In short, OCR seems to approve of the idea that due process can be achieved after a questionable hearing by simply lessening the repercussions an accused student suffers.
As the findings letter notes, “The OCR complaint … alleged that when [two] respondents appealed their sanctions, the sanctions were reduced without basis.” In one case, the sanction was reduced after the hearing panel reconsidered the case due to a procedural error and found him responsible for a lesser offense. In the second case, the dean of students “agreed that the respondent was put at a disadvantage procedurally because he was not allowed at any time to face the hearing panel,” having been “required to participate in the hearing by Skype for the entire proceeding.” She therefore reduced his sanction “in the interest of justice.”
OCR explained its conclusion that these actions were appropriate:
OCR determined that the dean’s decision to reduce the sanction balanced due process concerns and Title IX obligations and was not substantially disproportionate. In the two instances where the respondents’ sanctions were reduced after appeal, the evidence showed that the College was attempting to balance the due process rights of the respondent with the rights of the complainant; the complainant was notified and given an opportunity to provide input. The modified sanctions were still within College guidelines.
It is welcome to see an acknowledgment from OCR that colleges should consider an accused student’s due process rights in determining how to handle allegations of sexual misconduct. But a reduction in punishment is not the correct solution to a lack of procedural safeguards and a potentially unreliable finding of fact. If an accused student has not been given a fair hearing, and procedural errors subsequently call into question the accuracy of the outcome, the correct remedy is a new hearing through which fact-finders may reach a more reliable conclusion.
Occidental’s alternative solution ensures that an accused student will not be treated as he or she deserves—whether they are guilty of one of society’s most heinous acts and deserve harsh punishment, or are innocent and deserve no punishment at all. Instead, it facilitates meting out light punishment to a set of individuals that almost inevitably will include both guilty and innocent students, as if justice were something that could be effected by averaging the culpability of all respondents.
Students and victims’ advocates have long objected to what they perceive as insufficient punishment of college students found responsible for sexual assault. Complainants in the Occidental case brought that same objection to OCR. But applying lighter sanctions because a college is unsure that a finding of responsibility is reliable will only worsen this dissatisfaction with the current system. Allegations of sexual assault should be adjudicated through a system that is designed to achieve fair conclusions—the criminal justice system—so findings of guilt can be followed by appropriately harsh penalties.

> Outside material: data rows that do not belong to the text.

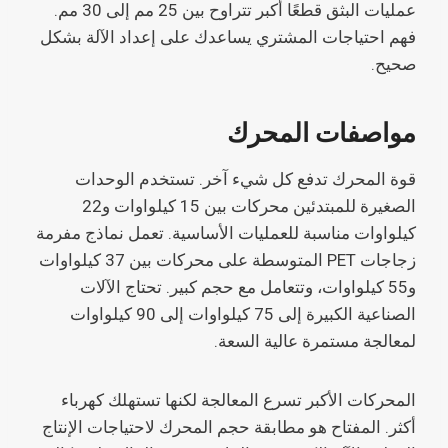
عمليات البثق قطعًا أكبر تتراوح بين 25 مم إلى 30 مم.
فهم احتياجات المشتري يساعدك على إعداد الآلة بشكل
صحيح.
مواصفات المحرك
قوة المحرك تدفع كل شيء آخر. تستخدم الوحدات
الصغيرة للمبتدئين محركات بين 15 كيلواوات و22
كيلواوات مناسبة للعمليات الأساسية. تعمل نماذج مفرمة
زجاجات PET المتوسطة على محركات بين 37 كيلواوات
و55 كيلواوات، وتتعامل مع حجم كبير. تحتاج الآلات
الصناعية الكبيرة إلى 75 كيلواوات إلى 90 كيلواوات
لمعالجة مستمرة عالية السعة.
المحركات الأكبر تسرع المعالجة لكنها تستهلك كهرباء
أكثر. المفتاح هو مطابقة حجم المحرك لاحتياجات الإنتاج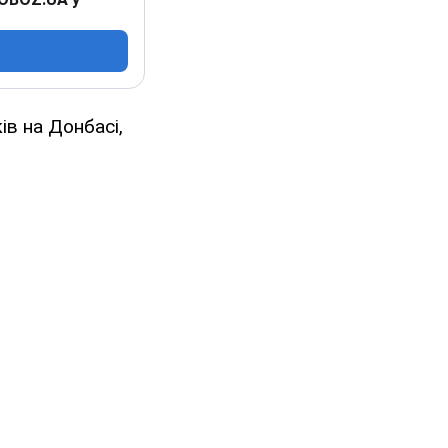
ів на Донбасі,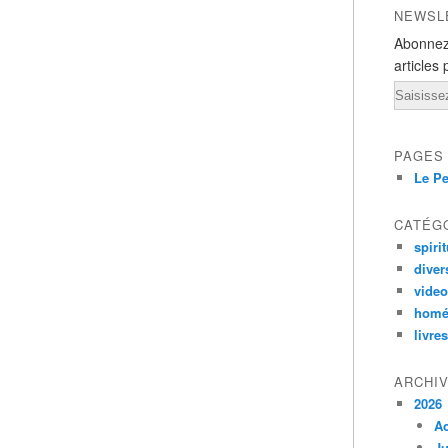
NEWSL
Abonnez
articles 
Email
PAGES
Le Pe
CATÉG
spirit
diver
vide
homé
livres
ARCHI
2026
A
Ju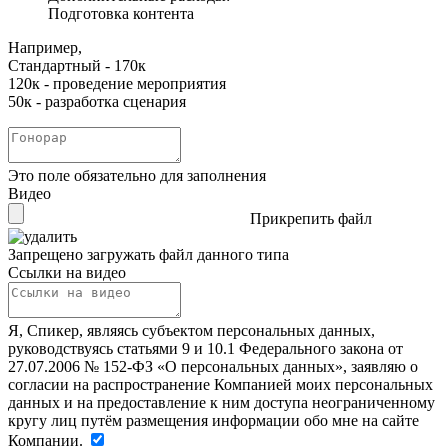
Подготовка контента
Например,
Стандартный - 170к
120к - проведение мероприятия
50к - разработка сценария
Это поле обязательно для заполнения
Видео
Прикрепить файл
Запрещено загружать файл данного типа
Ссылки на видео
Я, Спикер, являясь субъектом персональных данных,
руководствуясь статьями 9 и 10.1 Федерального закона от
27.07.2006 № 152-ФЗ «О персональных данных», заявляю о
согласии на распространение Компанией моих персональных
данных и на предоставление к ним доступа неограниченному
кругу лиц путём размещения информации обо мне на сайте
Компании.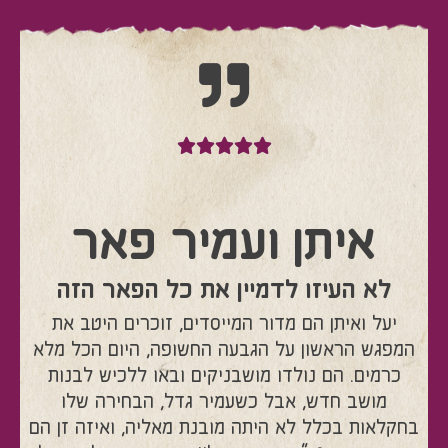
איתן ועמיר פאר
לא העיזו לדמיין את כל הפאר הזה
יעל ואיתן הם מדור המייסדים, זוכרים היטב את
המפגש הראשון על הגבעה החשופה, היום הכל מלא
כרמים. הם נולדו מושבניקים ובאו ללכיש לבנות
מושב חדש, אבל כשעמיר גדל, הבחירה שלו
בחקלאות בכלל לא היתה מובנת מאליה, ואיזה זן הם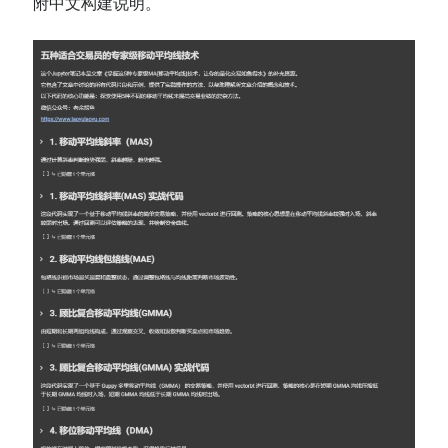
附中文构建说明。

Regardless of whether assault allegations are handled by the courts or by campuses, though, it is essential to remember that due process protections must be provided before the fact-finders reach their conclusion. A fair hearing can be achieved by incorporating meaningful procedural safeguards like the right to cross-examine one’s accuser, the right to active assistance of an attorney, a presumption of innocence, and an appropriate standard of proof. But all this protects the accused against an unfair finding of guilt. Due process cannot be achieved after that finding has already been made by retroactively attempting to match the severity of the accused student’s punishment to the (un)reliability of a finding or the (un)fairness of a hearing.
Given how easily colleges have been influenced by OCR’s resolution agreements with other colleges to infringe on students’ rights, it would not be surprising if colleges took this passage as permission to follow Occidental’s lead. To do so, though, would be a step in the wrong direction for everyone: accused students, alleged victims, and the community at large.